Okay, so maybe it was but we weren’t. Last night at dinner Steve and I managed to down a couple of baskets of pre-dinner rolls. While they were delicious (as evidenced by our scarfing them down), they were probably ill-advised, since we still had our lasagna/chicken parmigiana still to go. Without the weary details, our stomachs decided to keep us awake at various hours during the night to ask us the eternal question, “Was it really worth it?”
Since tomorrow’s half marathon is THE race (with Steve being a charter runner of the race, having run all 7 years, which qualifies him for special swag on anniversary years) tomorrow is important. Today’s 5k needed to be sacrificed for the cause tomorrow. Yes, I probably could have done the 5K, but since the aforementioned dinner rolls were still sitting like bricks in my hoping-to-be-macrobiotic stomach, I decided sit this one out.

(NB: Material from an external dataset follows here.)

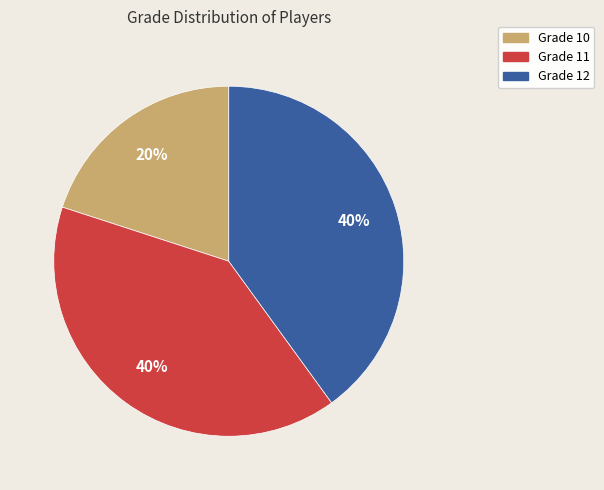

To the nearest percent, what portion does Grade 11 represent?

40%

Now the inevitable question remains - why did we suck down the rolls? Leaving Steve to answer his own moral dilemma, I shall attribute my behavior to cheapness and poor starving Chinese children. Growing up, I was encouraged to eat all that was placed in front of me because there were starving children in China. I guess I could have inquired as to the feasibility of shipping the food over to them, but being a shushed Southern girl, I knew better. Instead, I just ate, never considering that putting food in my stomach did not morph into food in a Chinese child's stomach.
The cheap part of this equation is mine alone. The problem is if someone puts food in front of me that I’m paying for anyway, I feel I must eat it all. Because otherwise it is wasted, therefore leaving me guilty of contributing to landfills and the eventual destroying of Mother Earth.
So, now that I have recognized the root of my issues (well, this one anyway), perhaps I shall do better in the future. Perhaps the next time I dine out, I shall ask if I will get pre-dinner rolls (and watch when the McDonald's dude is confused). If there are dinner rolls planned, I shall ask that they be sent directly to starving Chinese children. I shall also pretend that they cost extra, therefore refuse them simply based on economics.
However, should they actually appear on the table, I shall take evasive measures, such as:
1. Send them to the cute dude at the bar - people do it with drinks, so why not bread?
2. Learn to juggle. After they fall on the floor a couple of times, maybe the dirt and germs will deter me from consumption.
3. Slit them and use them as earmuffs. Sometimes those restaurants are too cold, anyway.
4. Play chicken and sit on them, hoping they will hatch.
5. Stuff them in my bra and use them as boob implants.
At least when I get thrown out of the restaurant, I won’t have eaten the rolls!